[[ RECORD EXTRACTS open ]]
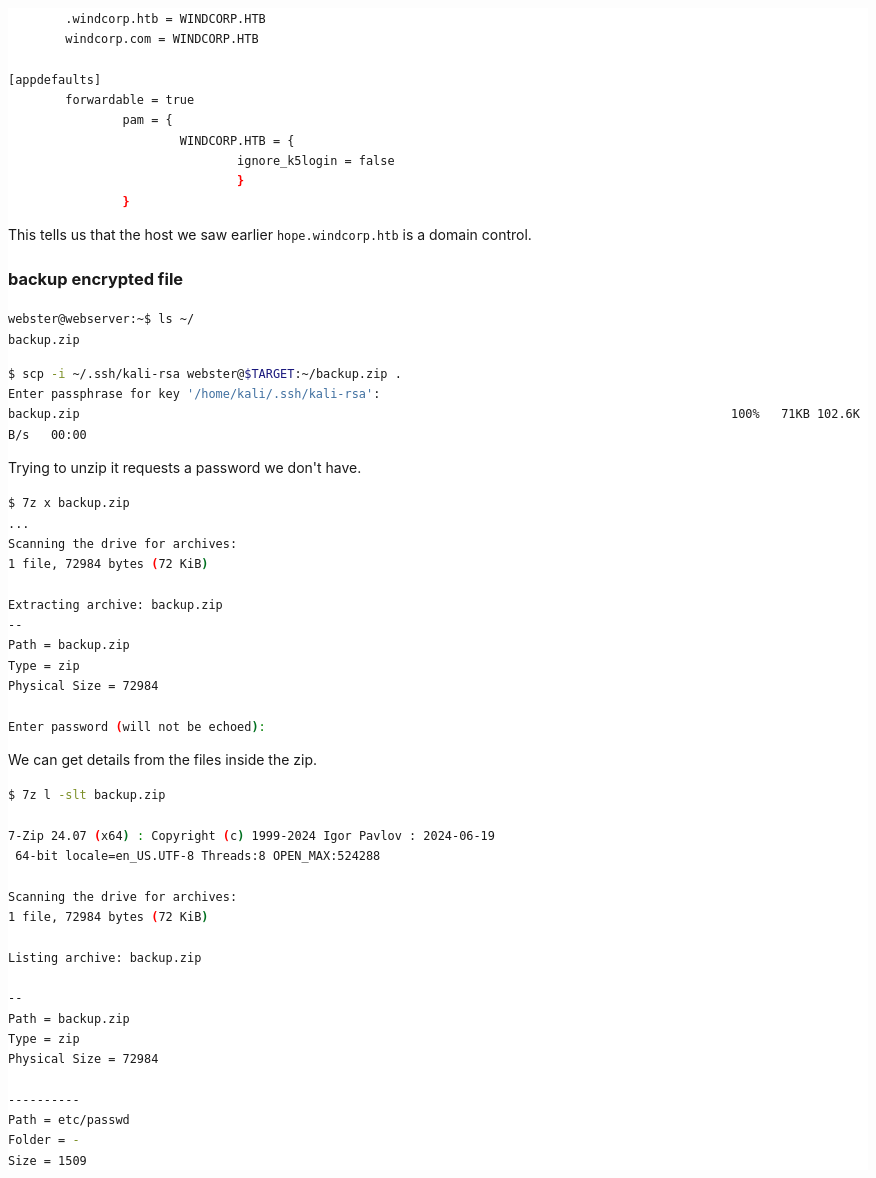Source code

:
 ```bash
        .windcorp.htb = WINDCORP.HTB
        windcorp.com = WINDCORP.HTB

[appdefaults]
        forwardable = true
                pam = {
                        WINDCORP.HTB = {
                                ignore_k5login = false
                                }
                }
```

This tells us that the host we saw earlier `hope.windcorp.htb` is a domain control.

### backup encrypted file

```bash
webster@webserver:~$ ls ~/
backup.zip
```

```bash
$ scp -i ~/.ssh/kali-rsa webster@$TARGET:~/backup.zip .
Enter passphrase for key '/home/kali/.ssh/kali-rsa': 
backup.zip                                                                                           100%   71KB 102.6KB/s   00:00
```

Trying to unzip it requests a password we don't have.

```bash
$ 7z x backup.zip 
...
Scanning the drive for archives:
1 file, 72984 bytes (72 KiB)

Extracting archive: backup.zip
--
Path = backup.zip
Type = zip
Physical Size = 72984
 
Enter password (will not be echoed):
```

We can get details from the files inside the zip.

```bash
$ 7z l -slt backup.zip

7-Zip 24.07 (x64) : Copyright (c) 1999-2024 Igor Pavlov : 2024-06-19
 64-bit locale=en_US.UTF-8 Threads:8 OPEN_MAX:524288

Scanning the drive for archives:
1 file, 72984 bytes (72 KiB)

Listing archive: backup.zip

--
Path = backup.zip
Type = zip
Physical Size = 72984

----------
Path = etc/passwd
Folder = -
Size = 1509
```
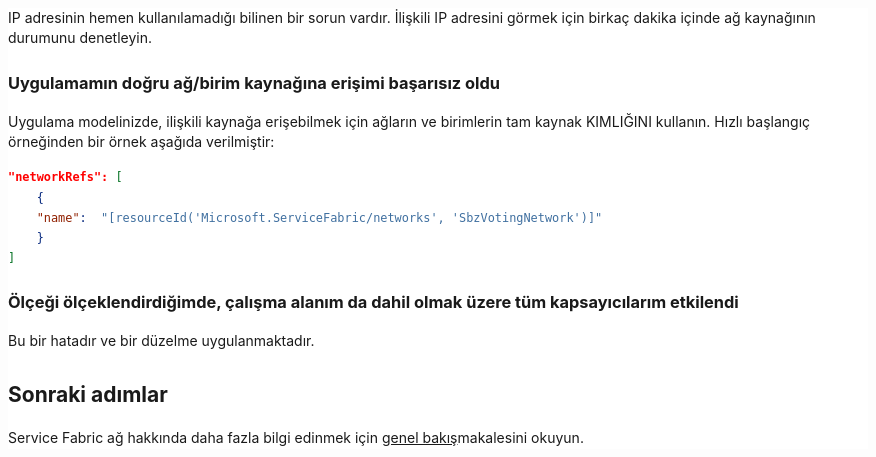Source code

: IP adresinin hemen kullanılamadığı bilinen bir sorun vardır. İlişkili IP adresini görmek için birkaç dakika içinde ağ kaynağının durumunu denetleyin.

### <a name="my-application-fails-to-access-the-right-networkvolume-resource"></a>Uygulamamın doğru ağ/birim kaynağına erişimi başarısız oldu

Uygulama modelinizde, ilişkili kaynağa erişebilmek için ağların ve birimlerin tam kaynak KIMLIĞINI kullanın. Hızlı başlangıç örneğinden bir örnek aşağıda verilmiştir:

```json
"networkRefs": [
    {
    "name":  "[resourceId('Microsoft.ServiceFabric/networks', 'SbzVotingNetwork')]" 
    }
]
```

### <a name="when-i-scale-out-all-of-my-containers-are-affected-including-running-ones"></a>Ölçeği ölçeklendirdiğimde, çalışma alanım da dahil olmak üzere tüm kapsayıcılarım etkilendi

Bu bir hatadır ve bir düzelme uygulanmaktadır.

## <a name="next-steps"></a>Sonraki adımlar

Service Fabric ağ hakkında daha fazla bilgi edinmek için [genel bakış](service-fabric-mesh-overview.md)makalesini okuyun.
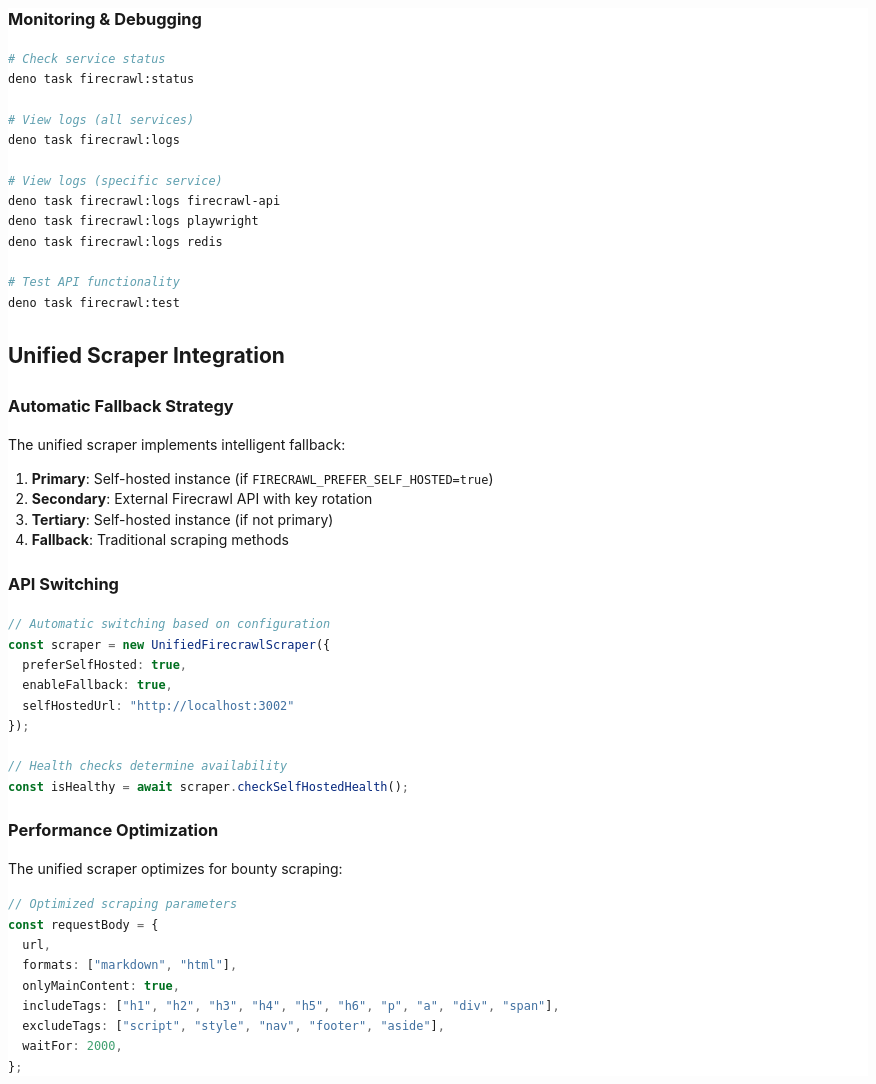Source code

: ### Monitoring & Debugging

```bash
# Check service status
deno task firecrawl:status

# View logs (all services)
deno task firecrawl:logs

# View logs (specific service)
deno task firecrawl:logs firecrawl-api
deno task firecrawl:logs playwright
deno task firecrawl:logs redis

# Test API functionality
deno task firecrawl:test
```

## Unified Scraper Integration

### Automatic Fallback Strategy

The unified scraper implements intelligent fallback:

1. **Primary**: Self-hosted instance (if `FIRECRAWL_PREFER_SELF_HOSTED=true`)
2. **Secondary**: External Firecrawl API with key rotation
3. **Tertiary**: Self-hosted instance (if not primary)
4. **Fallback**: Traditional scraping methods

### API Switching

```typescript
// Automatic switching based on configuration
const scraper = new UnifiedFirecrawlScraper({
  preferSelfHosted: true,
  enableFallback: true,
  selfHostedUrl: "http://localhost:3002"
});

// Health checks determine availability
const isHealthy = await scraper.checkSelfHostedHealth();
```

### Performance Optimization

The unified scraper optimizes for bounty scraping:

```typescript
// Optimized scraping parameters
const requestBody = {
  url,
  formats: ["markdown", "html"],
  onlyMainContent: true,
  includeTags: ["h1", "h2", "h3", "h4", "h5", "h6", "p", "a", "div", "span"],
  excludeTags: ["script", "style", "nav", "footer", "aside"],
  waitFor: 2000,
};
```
[[ RECORD EXTRACTS closed ]]
[[ RECORD EXTRACTS open ]]
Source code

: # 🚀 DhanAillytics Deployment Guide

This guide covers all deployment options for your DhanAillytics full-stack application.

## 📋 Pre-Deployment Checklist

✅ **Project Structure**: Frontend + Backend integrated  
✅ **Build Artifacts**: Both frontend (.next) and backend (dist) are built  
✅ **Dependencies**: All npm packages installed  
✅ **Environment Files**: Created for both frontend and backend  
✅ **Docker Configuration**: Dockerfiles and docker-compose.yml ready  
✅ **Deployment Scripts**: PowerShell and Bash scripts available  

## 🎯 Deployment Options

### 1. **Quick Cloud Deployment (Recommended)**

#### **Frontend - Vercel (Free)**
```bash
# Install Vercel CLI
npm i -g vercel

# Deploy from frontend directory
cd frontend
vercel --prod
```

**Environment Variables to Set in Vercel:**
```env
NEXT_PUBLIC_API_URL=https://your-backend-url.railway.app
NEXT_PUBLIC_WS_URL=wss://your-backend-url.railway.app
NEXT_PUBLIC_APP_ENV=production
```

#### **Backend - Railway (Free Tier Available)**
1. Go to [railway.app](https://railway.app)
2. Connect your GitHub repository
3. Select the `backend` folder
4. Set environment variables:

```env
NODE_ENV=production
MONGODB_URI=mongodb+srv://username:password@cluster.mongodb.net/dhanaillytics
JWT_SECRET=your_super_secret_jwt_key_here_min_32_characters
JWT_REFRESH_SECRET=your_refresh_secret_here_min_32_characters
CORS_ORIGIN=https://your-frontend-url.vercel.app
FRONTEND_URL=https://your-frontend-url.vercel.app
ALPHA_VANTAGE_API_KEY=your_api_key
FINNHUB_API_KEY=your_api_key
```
[[ RECORD EXTRACTS closed ]]
[[ RECORD EXTRACTS open ]]
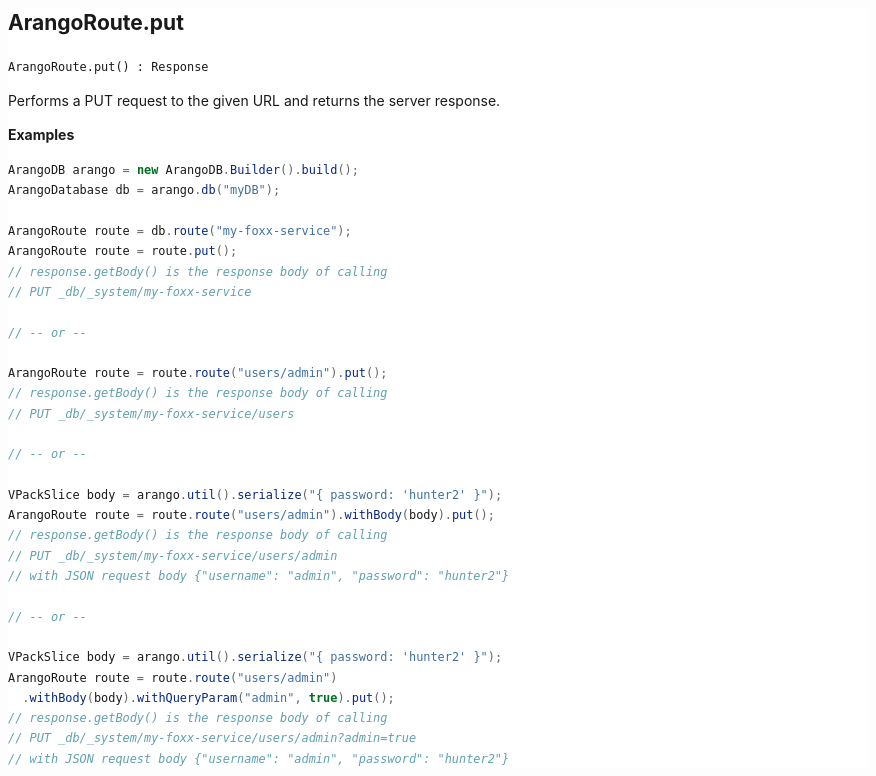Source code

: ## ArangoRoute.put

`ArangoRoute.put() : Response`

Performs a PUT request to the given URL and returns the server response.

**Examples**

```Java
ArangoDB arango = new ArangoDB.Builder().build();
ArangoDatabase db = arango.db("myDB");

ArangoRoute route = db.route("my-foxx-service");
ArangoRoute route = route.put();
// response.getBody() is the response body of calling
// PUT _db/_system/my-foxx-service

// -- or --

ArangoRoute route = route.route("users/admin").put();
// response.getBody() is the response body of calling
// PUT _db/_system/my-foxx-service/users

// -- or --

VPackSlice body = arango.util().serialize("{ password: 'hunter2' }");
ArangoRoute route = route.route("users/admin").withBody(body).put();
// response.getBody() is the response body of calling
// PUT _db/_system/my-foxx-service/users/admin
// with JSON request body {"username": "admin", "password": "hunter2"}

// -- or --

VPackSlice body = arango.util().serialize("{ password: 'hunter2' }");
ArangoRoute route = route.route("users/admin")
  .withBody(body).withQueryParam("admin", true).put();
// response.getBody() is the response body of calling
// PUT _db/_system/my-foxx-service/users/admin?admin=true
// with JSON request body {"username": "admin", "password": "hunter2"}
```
[[ RECORD EXTRACTS closed ]]
## WHAT IS EXPECTED
In the data shown above, how many lines hold the string "task"? The answer is the number alone.

## RESPONSE TO THIS EXERCISE
6